◆ SECÇÃO DO DOCUMENTO:
· · ·
O sector GES

JOÃO CÉSAR DAS NEVES
DN 2015.05.27

O colapso do Grupo Espírito Santo é, simultaneamente, único e típico. Este paradoxo constitui mais um elemento insólito do extraordinário fenómeno que começamos a compreender graças a investigações como a do Parlamento.
Não é difícil constatar a espantosa singularidade da situação. Em qualquer país do mundo seria raríssimo que uma família conseguisse tal longevidade, sucesso e controlo nos negócios, consistentemente ao longo de múltiplos e contraditórios regimes e conjunturas. A partir de um núcleo original financeiro, mas estendendo a presença a variados sectores, aquilo que se veio a chamar o GES esteve quase 150 anos no centro das decisões nacionais. E, mesmo quando tudo pareceu terminar, com a nacionalização de 1975, conseguiu um renascimento espectacular que lhe trouxe ainda mais poder e influência. Ricardo Salgado foi, se possível, mais respeitado e determinante na política e economia que os seus ilustres antepassados.
Se era imponente em vida, o GES foi-o ainda mais na morte. A estranheza do longo êxito conseguiu ser ultrapassada pela queda de 2014, tão completa, súbita e imprevista que apanhou todos de surpresa. Nas vésperas do colapso, o grupo gozava ainda de enorme prestígio, credibilidade e firmeza. Ninguém, nem mesmo os denunciantes, antecipava a dimensão do desastre. O espanto desarmante das autoridades, que tinham por obrigação acompanhar estes casos, testemunha-o claramente.
Apesar de única, a situação é também muito mais comum do que parece. Podemos mesmo tomar o caso GES como representativo de um vasto sector da nossa economia. Precisamente aquele que há anos tem travado a nossa dinâmica, adiando o próximo surto de desenvolvimento.
· · ·
◆ MATERIAL APRESENTADO:
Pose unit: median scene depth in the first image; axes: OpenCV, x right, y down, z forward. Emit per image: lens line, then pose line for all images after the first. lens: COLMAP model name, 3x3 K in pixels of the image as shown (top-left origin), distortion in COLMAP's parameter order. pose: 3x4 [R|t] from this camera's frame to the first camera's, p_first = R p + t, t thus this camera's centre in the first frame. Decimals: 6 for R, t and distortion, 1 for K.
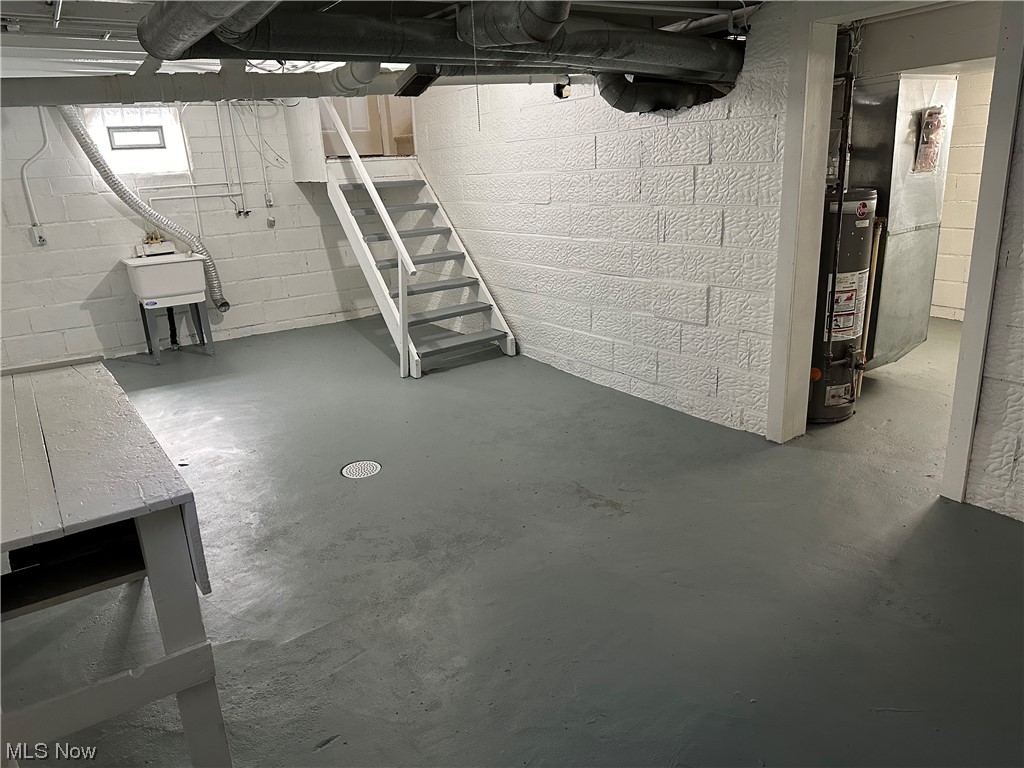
lens RADIAL K [[737.1, 0, 512.0], [0, 737.1, 384.0], [0, 0, 1]] dist [0.004513, -0.004666]
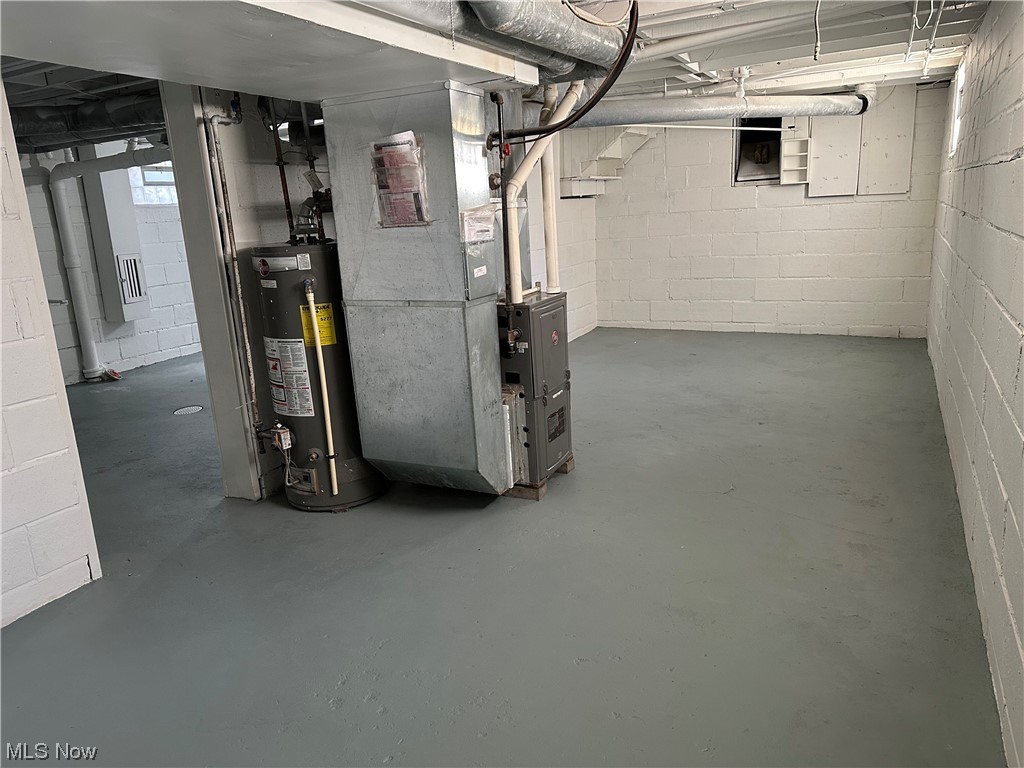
lens RADIAL K [[737.1, 0, 512.0], [0, 737.1, 384.0], [0, 0, 1]] dist [0.004513, -0.004666]
pose [[0.484574, 0.230881, -0.843731, 1.332622], [-0.228122, 0.964517, 0.132918, -0.277229], [0.844481, 0.128065, 0.520049, 0.789392]]
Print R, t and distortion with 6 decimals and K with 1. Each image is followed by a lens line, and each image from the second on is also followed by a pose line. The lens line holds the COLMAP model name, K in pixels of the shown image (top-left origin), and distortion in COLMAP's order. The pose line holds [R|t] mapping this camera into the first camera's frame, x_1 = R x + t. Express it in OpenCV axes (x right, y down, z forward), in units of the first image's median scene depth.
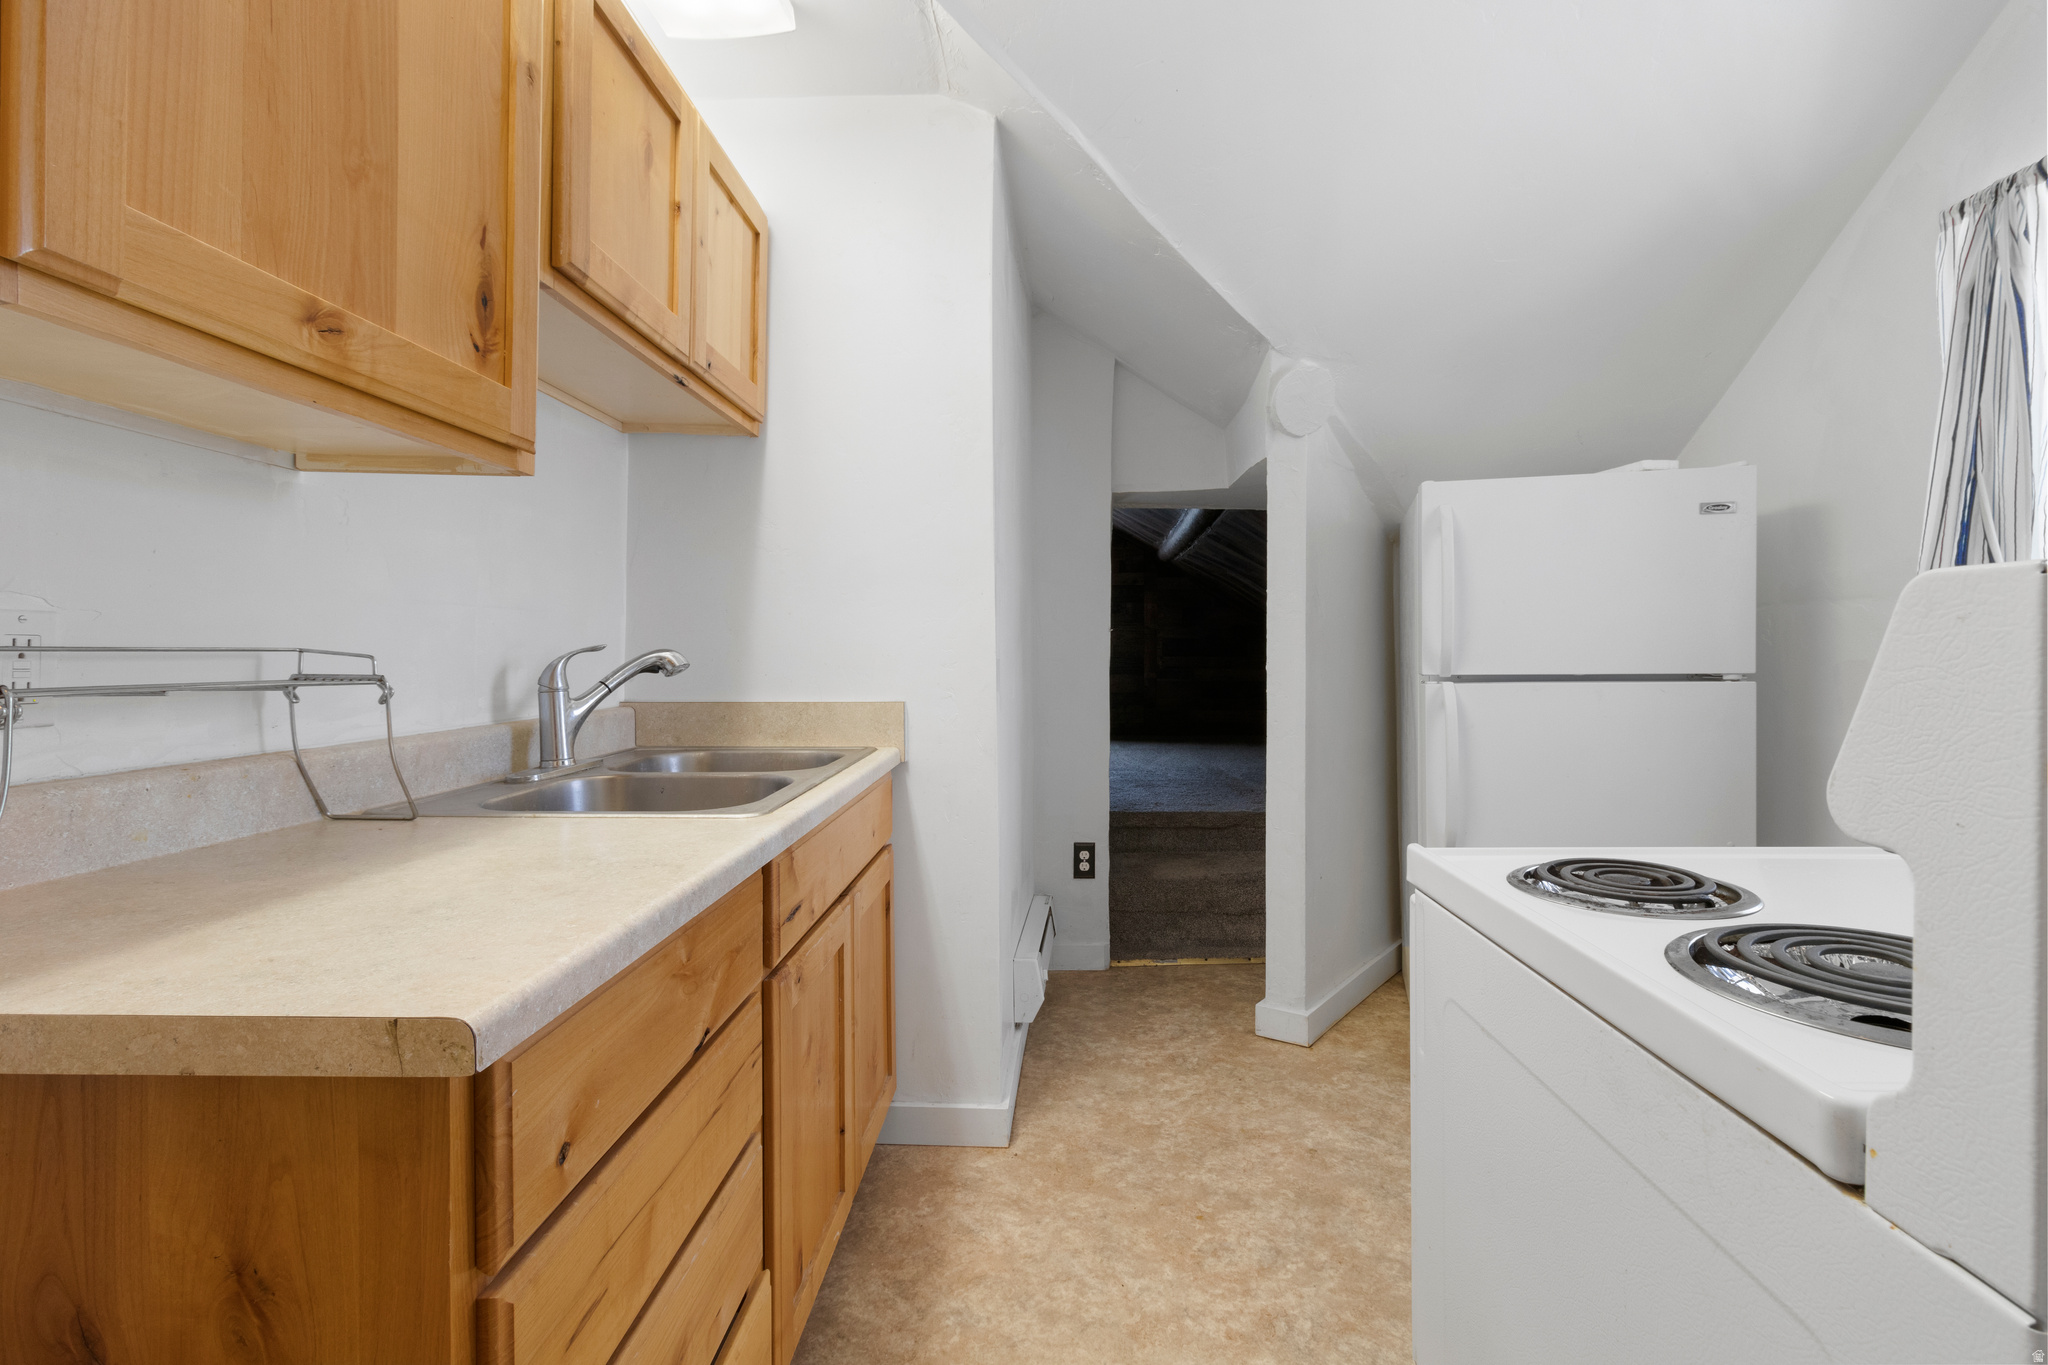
lens RADIAL K [[930.0, 0, 1032.6], [0, 930.0, 665.1], [0, 0, 1]] dist [0.004498, 0.000208]
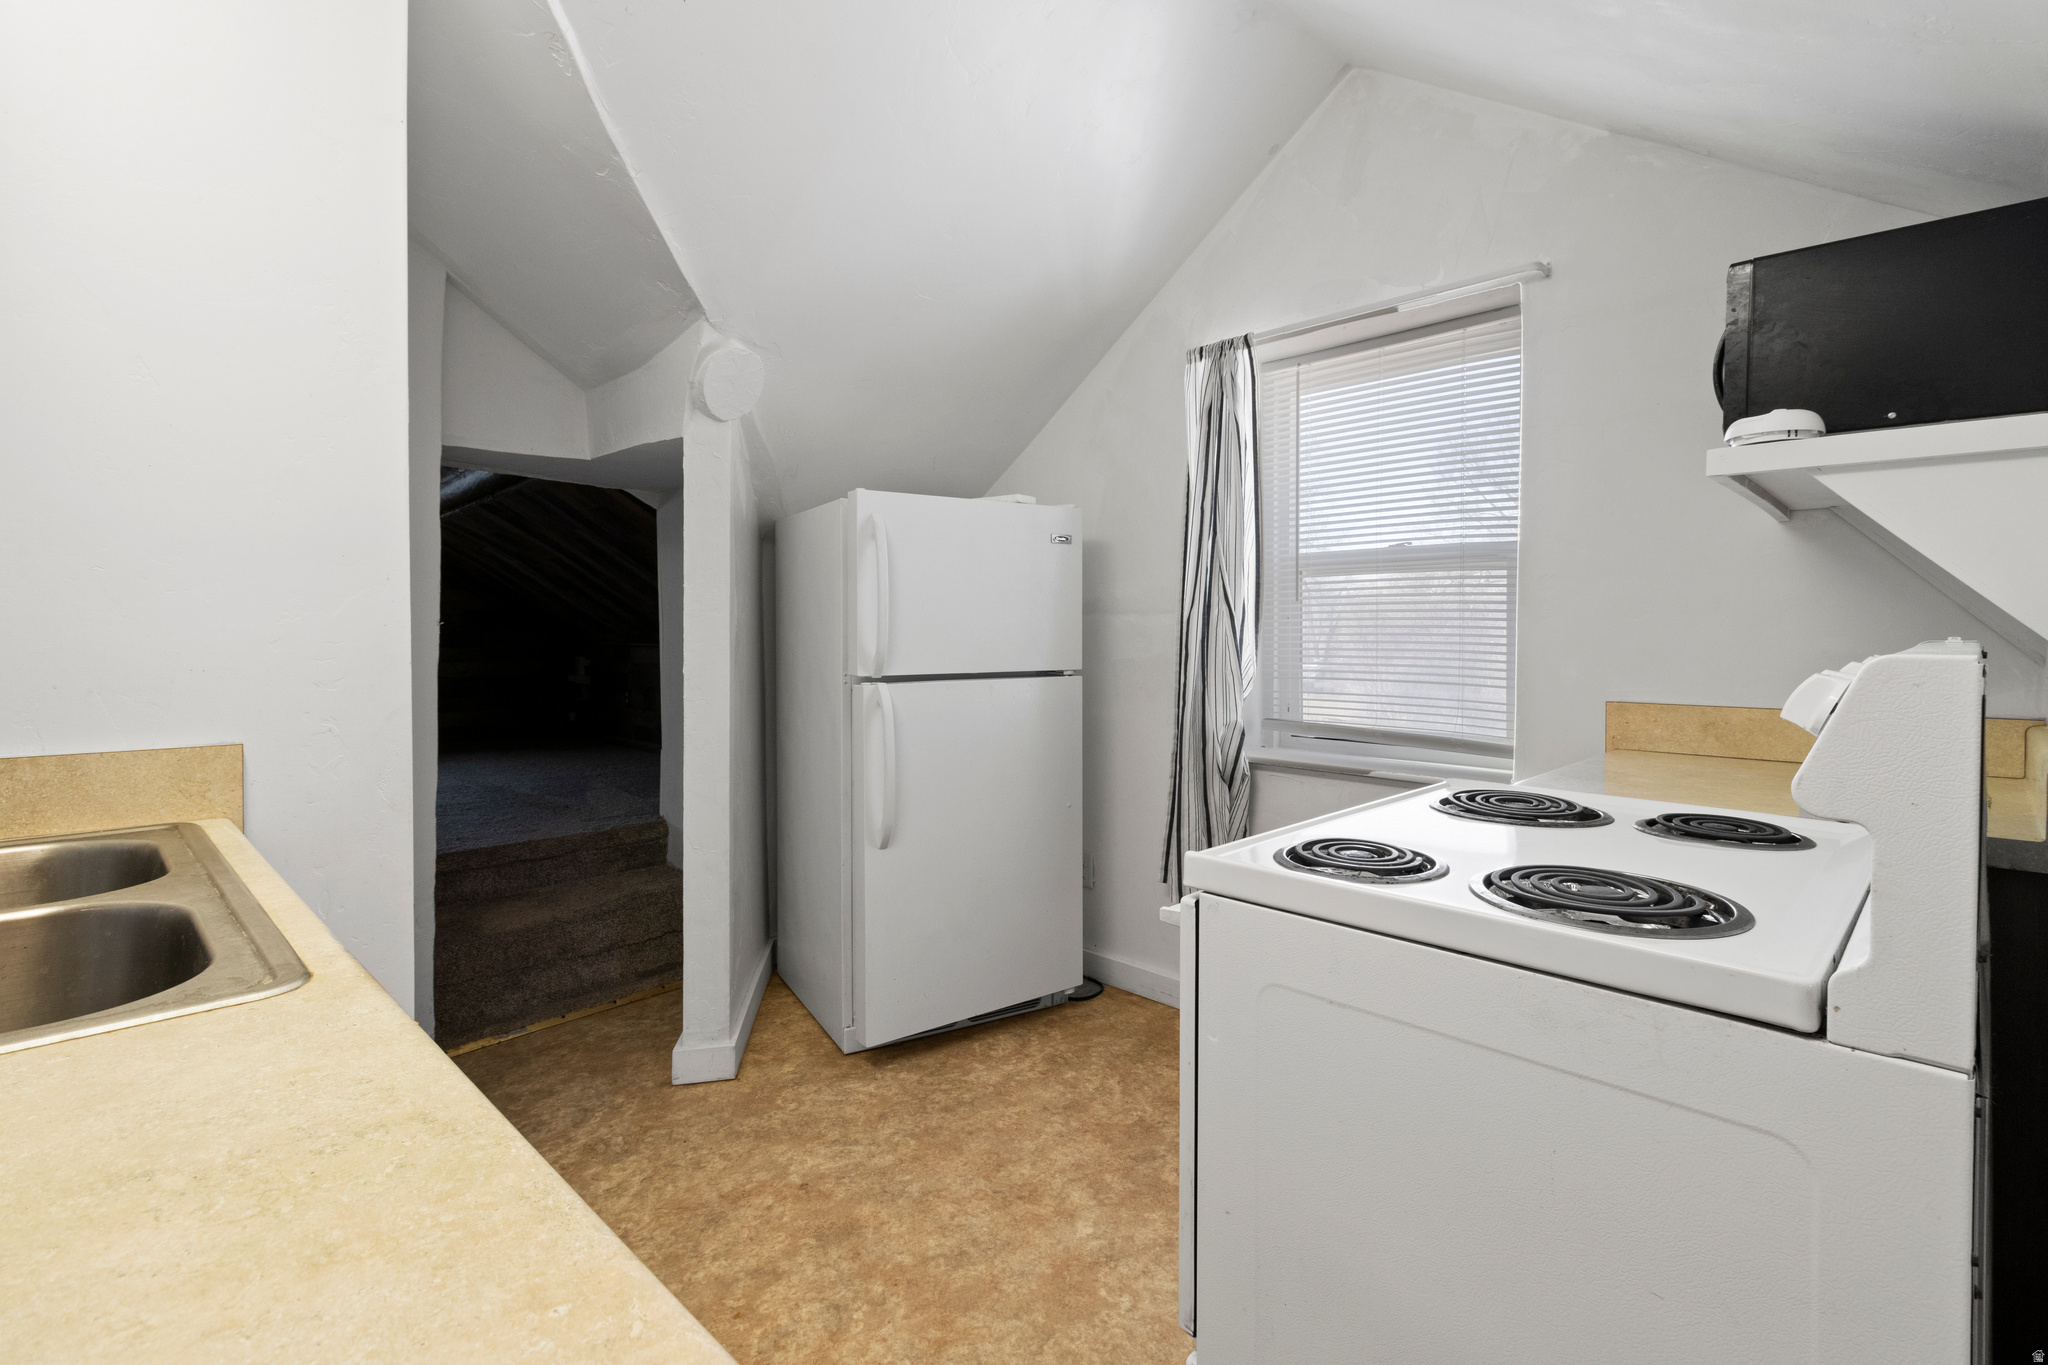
lens RADIAL K [[945.3, 0, 1025.5], [0, 945.3, 641.5], [0, 0, 1]] dist [0.002369, 0.000113]
pose [[0.679247, 0.002133, 0.733906, -0.234438], [0.004599, 0.999964, -0.007163, -0.020889], [-0.733895, 0.008241, 0.679213, 0.166294]]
· · ·
◆ ENUNCIADO A: No texto sobre o Grupo Espírito Santo, o que mostra que ninguém antecipava a dimensão do desastre? Responde em uma a três frases.
◆ ENUNCIADO B: Enumera todos os adjetivos que o texto sobre o Grupo Espírito Santo usa para caracterizar a queda de 2014.
◆ ENUNCIADO C: Escreve, por favor, a continuação do texto sobre o Grupo Espírito Santo a partir da última frase apresentada.

◆ RESPOSTA A: Mostra-o o espanto desarmante das autoridades, que tinham por obrigação acompanhar estes casos.

◆ RESPOSTA B: Completa, súbita, imprevista.

◆ RESPOSTA C:
A família Espírito Santo conseguiu fingir que possuía um conglomerado económico próspero, disfarçando os prejuízos com empréstimos indulgentes do banco do clã. Esta consanguinidade é rara, mas existem muitos outros negócios, esperemos de menor dimensão, também quase falidos mas mantidos à tona graças a condições de favor, conseguidos através de influências pessoais e políticas. Os mecanismos são variados e os expedientes múltiplos, mas pululam na nossa economia os mortos-vivos, alimentados artificialmente por rolamentos de dinheiros que encobrem inanidade produtiva. Muitos até parasitam empresas saudáveis, como o GES fez à PT. A partir de certa dimensão, o próprio banco que concedeu os auxílios incobráveis tem interesse em manter a ilusão, para não assumir perdas no balanço.
Sendo, por definição, ocultas, não é fácil identificar as circunstâncias e empresas concretas. Mas os sintomas generalizados de apatia empresarial, aperto financeiro e autismo bancário dos últimos anos são por demais evidentes. A recessão acabou no início de 2013, o BCE tem jorrado imenso dinheiro e agora até os preços de petróleo dão uma ajudinha. Apesar disso o crescimento é anémico, o volume de crédito continua a cair e os novos empréstimos produtivos mantêm-se em níveis ínfimos. Tudo revela o cancro que se insiste em negar, se tenta esconder e se recusa a operar.
Nesta crise, que é mundial, este aspecto é o que distingue os casos português, europeu e japonês da experiência americana. No outro lado do Atlântico a loucura especulativa foi igualmente dominante e até mais enfurecida; mas quando a bolha estoirou, caiu tudo o que tinha de cair, sem contemplações ou favores. Liquidaram-se os negócios insustentáveis, transferindo recursos para iniciativas de futuro. Houve ajudas de Estado, mas tinham de ser, e foram devolvidas rapidamente. Ao fim de meses a economia estava a crescer. Por muito que se deplore os enormes defeitos desse sistema, há que admirar a transparência, eficácia e flexibilidade. Lá começou a crise que contagiou todo o mundo, mas foi lá também que a doença foi imediatamente reconhecida, diagnosticada e intervencionada com clareza e coragem.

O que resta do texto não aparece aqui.